This week, a federal appeals court ordered Southeastern Oklahoma State University (SOSU) to reinstate an English professor after determining the school wrongfully denied her tenure because she is a transgender woman.
In a 55-page ruling, three judges in the U.S. 10th Circuit Court of Appeals unanimously found that SOSU discriminated against Rachel Tudor based on her gender identity.
Tudor began working at SOSU in 2004. In the lawsuit, she claims the university sexually discriminated against her by denying her tenure and a promotion during the 2009-10 academic year.
Although a faculty committee did grant Tudor tenure in 2009, the university’s administration ultimately overruled the decision, according to the suit. Because Tudor failed to receive tenure by the end of her seventh year of teaching, the university fired her in 2011.
An online petition in support of reinstating Tudor alleges “the administration at Southeastern has repeatedly and egregiously violated established policies and procedures in the review of Dr. Tudor’s application for tenure and promotion.”
In 2015, the U.S. Department of Justice filed a lawsuit against SOSU in favor of Tudor, resulting in a federal jury awarding her more than $1 million in 2017. The award has since been reduced to nearly $300,000 due to Oklahoma’s rules on capped damages.

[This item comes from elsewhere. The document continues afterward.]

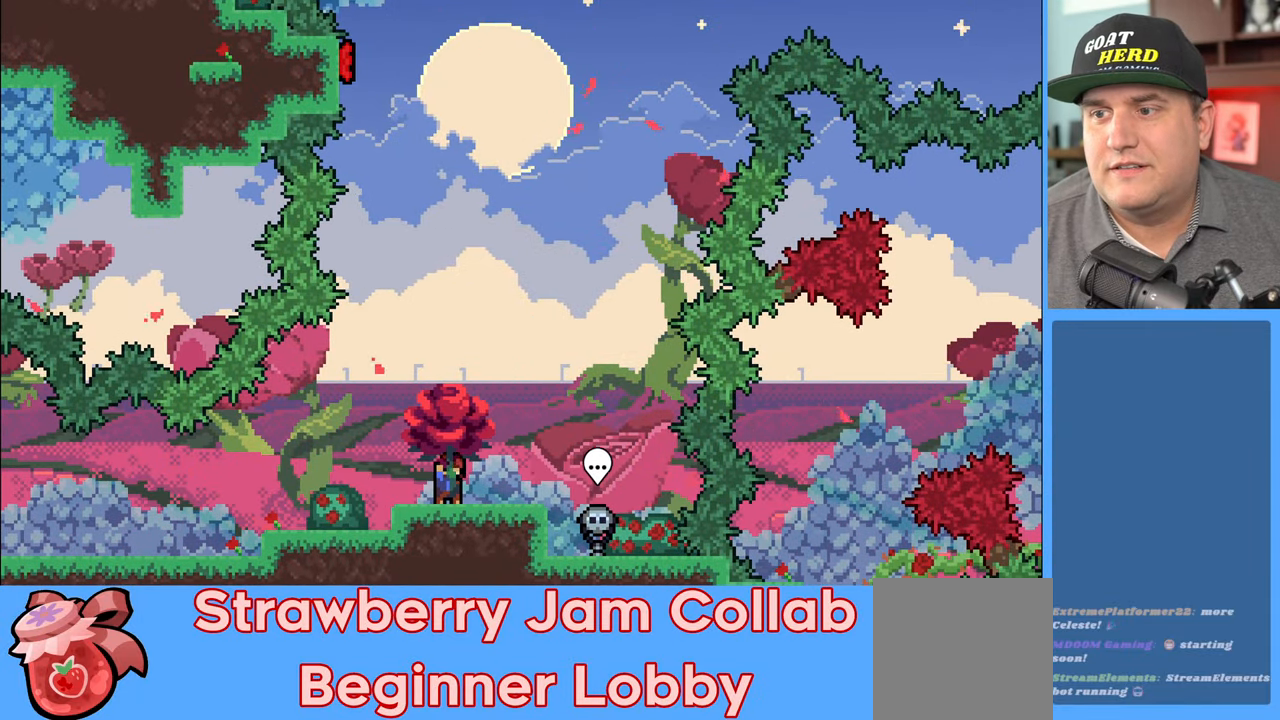
{"buttons": ["X", "R2"], "left_stick": "up-left", "right_stick": "center", "events": [[50, "A", "down"], [317, "A", "up"], [450, "X", "down"]]}
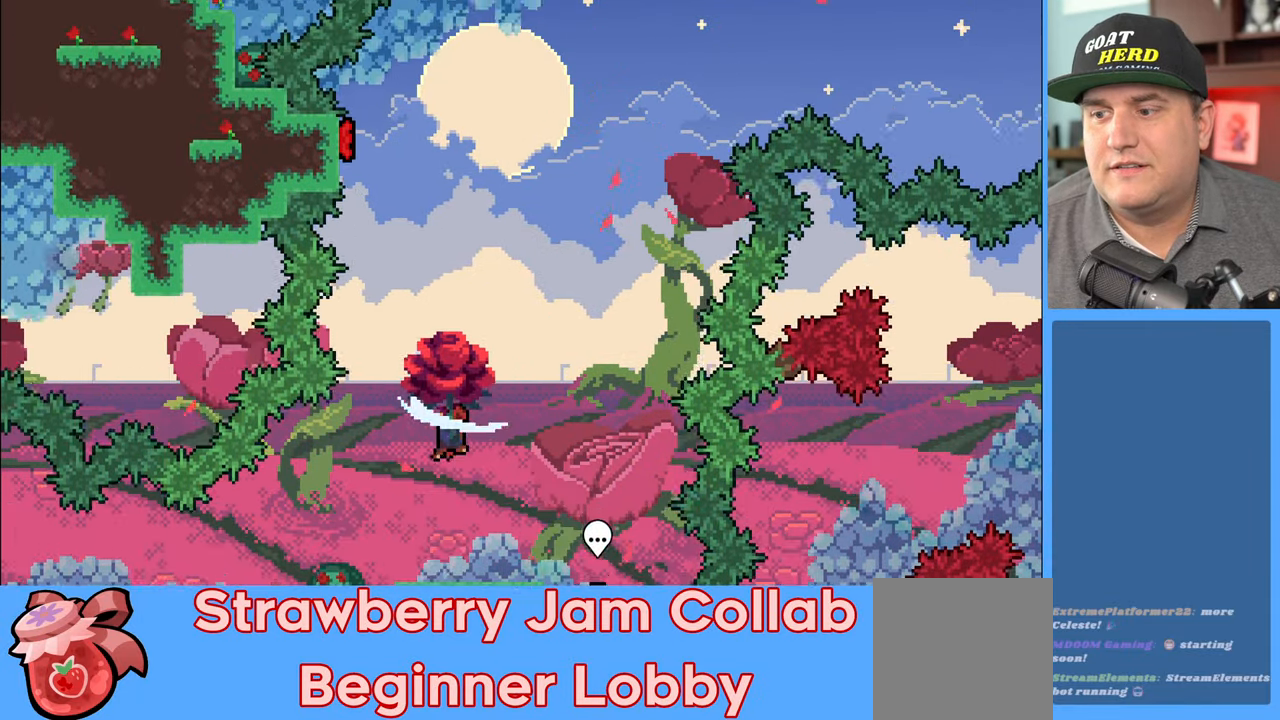
{"buttons": ["R2"], "left_stick": "up-left", "right_stick": "center", "events": [[300, "X", "up"]]}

Tudor is a member of the Chickasaw Nation and will be the first tenured Native American professor in her department at SOSU.
“As injurious as the sex discrimination and retaliation were to Dr. Tudor, she did not consider it merely personal. Rather, she was a symbol to those who discriminated against her,” Jillian T. Weiss, Tudor’s attorney, said in a statement.
The Office of the Attorney General of Oklahoma, which represented SOSU, has denied media requests for comment, citing ongoing litigation.